[Extracted records]
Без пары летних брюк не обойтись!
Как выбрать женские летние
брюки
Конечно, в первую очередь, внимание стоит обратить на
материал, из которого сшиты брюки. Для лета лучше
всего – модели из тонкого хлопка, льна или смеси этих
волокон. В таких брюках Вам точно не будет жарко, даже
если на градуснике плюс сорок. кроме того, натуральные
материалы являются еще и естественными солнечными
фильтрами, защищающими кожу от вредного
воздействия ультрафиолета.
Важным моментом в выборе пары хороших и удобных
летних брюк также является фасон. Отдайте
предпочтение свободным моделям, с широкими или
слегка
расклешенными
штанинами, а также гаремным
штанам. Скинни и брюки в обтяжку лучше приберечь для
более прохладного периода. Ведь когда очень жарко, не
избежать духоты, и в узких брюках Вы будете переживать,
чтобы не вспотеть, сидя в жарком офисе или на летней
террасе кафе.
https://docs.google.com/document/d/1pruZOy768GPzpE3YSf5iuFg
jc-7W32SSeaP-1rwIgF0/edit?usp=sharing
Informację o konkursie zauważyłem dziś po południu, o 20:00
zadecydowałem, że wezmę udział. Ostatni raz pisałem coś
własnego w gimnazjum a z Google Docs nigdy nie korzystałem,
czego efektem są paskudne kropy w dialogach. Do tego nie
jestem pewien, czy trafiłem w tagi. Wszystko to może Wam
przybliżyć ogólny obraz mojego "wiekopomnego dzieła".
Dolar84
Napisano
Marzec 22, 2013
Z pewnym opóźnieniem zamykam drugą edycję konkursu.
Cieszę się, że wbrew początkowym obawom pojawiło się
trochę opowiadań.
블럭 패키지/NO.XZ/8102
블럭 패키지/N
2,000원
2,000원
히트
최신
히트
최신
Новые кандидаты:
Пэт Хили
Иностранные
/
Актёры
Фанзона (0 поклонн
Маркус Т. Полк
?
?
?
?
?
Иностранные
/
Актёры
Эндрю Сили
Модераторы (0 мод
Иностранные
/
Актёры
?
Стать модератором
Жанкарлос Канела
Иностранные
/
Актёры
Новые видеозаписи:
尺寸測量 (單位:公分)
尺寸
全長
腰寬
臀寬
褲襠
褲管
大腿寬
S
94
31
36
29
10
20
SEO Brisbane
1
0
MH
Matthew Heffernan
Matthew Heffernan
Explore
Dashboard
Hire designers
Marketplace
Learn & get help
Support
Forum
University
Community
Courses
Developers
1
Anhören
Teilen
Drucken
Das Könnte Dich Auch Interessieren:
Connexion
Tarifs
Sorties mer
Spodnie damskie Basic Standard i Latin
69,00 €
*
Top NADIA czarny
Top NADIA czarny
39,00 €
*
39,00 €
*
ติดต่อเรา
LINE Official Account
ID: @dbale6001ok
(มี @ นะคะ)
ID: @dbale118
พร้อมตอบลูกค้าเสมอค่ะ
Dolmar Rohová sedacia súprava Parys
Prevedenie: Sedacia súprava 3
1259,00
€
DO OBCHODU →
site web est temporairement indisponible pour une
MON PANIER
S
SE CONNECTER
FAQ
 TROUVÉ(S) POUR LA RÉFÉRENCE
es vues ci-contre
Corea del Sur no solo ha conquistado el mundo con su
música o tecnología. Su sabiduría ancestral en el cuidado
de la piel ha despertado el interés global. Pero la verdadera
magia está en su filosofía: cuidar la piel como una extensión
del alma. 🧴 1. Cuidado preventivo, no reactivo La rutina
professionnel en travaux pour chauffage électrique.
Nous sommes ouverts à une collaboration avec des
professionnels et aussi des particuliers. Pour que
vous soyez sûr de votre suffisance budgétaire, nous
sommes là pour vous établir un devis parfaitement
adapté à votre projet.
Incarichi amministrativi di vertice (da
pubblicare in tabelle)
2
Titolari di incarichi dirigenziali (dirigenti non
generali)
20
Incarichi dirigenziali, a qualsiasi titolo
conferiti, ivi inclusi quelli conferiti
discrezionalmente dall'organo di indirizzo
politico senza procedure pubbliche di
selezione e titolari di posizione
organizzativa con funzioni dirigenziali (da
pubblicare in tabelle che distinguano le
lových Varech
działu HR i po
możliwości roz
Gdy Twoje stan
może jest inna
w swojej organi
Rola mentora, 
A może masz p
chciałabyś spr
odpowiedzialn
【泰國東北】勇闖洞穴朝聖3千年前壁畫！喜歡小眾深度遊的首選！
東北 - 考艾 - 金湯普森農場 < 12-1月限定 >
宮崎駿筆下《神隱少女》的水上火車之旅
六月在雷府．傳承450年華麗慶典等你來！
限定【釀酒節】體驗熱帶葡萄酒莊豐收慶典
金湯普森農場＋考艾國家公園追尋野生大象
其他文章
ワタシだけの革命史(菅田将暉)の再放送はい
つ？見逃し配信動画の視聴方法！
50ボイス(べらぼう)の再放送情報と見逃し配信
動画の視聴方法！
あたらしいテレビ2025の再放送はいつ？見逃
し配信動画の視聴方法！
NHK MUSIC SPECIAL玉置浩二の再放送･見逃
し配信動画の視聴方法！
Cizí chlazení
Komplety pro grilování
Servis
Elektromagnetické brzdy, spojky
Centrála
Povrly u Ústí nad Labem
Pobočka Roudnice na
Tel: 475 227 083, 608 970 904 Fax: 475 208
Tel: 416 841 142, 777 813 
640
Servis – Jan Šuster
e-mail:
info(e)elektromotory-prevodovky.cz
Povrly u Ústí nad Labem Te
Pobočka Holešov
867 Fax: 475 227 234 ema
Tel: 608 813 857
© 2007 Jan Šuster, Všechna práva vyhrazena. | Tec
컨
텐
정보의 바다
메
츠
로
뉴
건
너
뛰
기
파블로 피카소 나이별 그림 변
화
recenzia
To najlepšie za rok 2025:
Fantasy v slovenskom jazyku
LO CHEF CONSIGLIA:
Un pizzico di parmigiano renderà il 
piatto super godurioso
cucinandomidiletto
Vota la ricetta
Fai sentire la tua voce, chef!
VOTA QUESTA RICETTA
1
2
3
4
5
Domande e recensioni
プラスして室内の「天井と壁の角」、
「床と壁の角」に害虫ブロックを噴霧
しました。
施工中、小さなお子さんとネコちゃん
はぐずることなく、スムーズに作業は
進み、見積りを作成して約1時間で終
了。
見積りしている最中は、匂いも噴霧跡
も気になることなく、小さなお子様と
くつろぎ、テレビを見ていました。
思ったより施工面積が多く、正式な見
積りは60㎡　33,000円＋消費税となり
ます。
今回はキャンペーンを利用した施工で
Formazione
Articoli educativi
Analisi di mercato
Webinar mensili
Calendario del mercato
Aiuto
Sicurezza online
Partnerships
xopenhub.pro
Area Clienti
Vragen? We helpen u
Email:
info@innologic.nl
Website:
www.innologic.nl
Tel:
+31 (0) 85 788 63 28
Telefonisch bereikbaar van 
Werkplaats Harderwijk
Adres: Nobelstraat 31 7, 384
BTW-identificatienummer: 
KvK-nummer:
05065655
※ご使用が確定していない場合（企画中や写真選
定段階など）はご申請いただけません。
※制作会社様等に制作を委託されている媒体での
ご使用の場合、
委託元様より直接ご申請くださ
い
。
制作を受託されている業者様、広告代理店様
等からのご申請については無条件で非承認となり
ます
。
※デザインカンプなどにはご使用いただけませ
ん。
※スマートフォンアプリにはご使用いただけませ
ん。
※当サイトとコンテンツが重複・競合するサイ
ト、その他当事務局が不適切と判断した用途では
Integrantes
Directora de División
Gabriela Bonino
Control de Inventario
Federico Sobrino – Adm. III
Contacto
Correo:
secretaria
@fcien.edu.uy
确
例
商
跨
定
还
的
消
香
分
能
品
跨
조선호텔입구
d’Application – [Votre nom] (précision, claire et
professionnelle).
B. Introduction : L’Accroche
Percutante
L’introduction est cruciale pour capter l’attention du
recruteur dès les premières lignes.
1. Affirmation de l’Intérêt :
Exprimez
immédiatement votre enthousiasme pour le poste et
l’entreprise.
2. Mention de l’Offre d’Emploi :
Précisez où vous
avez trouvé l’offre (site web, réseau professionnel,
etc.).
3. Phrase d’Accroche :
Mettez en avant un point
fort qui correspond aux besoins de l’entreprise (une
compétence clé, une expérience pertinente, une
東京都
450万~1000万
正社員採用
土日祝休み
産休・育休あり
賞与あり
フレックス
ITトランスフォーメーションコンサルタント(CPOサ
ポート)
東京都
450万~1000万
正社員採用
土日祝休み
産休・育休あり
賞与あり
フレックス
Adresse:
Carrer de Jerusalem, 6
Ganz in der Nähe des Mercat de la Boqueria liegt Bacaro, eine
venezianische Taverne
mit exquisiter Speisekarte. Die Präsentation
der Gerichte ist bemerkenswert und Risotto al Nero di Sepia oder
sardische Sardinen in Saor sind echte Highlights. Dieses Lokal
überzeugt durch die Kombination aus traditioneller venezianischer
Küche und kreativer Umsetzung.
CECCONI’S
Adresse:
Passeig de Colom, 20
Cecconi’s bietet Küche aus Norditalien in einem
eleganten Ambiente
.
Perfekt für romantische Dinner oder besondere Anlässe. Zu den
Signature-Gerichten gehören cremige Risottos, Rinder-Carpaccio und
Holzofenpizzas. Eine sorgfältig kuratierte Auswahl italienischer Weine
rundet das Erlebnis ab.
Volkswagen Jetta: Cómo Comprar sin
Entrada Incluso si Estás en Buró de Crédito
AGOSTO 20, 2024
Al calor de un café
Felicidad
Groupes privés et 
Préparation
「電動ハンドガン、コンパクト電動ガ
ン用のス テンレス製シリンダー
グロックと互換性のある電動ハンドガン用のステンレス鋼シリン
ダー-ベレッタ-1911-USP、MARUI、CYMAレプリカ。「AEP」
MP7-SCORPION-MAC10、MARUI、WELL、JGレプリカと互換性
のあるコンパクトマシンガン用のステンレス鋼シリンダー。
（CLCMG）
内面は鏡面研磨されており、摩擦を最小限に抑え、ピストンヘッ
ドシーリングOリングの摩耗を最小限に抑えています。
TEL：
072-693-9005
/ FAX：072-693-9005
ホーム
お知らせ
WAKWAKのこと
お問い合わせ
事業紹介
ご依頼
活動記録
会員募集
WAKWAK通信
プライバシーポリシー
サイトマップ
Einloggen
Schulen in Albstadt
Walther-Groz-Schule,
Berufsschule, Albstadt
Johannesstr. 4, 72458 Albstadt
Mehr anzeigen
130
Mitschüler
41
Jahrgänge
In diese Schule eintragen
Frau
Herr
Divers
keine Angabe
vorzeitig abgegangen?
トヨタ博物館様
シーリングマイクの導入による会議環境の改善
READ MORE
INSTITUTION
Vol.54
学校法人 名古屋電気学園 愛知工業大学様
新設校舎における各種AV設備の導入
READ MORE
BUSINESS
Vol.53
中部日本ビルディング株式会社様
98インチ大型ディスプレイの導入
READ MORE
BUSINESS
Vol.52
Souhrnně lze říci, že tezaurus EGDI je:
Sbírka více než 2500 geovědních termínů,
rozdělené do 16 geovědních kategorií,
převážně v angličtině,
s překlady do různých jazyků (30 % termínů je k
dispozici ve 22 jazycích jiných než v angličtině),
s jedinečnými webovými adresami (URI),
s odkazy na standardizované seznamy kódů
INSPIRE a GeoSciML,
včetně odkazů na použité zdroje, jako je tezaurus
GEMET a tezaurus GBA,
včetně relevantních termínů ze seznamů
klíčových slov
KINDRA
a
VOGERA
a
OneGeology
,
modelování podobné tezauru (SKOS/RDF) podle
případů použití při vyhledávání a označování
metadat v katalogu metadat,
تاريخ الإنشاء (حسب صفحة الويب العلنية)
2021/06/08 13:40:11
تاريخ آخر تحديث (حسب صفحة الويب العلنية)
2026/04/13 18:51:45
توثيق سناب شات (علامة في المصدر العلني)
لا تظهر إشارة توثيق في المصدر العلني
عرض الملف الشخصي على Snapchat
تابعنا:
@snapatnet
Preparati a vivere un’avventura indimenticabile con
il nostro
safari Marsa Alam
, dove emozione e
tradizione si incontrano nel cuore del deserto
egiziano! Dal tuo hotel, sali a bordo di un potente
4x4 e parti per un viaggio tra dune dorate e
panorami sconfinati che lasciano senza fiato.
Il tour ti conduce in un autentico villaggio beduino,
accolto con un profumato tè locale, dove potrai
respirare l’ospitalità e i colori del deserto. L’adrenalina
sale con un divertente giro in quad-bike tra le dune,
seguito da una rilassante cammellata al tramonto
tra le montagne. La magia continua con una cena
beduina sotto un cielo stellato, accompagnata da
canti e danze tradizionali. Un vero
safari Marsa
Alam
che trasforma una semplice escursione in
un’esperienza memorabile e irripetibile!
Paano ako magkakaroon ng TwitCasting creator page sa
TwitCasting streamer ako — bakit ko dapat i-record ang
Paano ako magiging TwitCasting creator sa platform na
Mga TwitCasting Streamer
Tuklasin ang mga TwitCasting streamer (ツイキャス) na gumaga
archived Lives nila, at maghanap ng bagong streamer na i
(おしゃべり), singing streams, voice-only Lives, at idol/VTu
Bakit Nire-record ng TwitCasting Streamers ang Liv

◆ YOUR GOAL
Pull out the lines of the material word for word, beginning with its very first line and stopping after the line that contains "волокон. В таких".

◆ WRITTEN REPLY
Без пары летних брюк не обойтись!
Как выбрать женские летние
брюки
Конечно, в первую очередь, внимание стоит обратить на
материал, из которого сшиты брюки. Для лета лучше
всего – модели из тонкого хлопка, льна или смеси этих
волокон. В таких брюках Вам точно не будет жарко, даже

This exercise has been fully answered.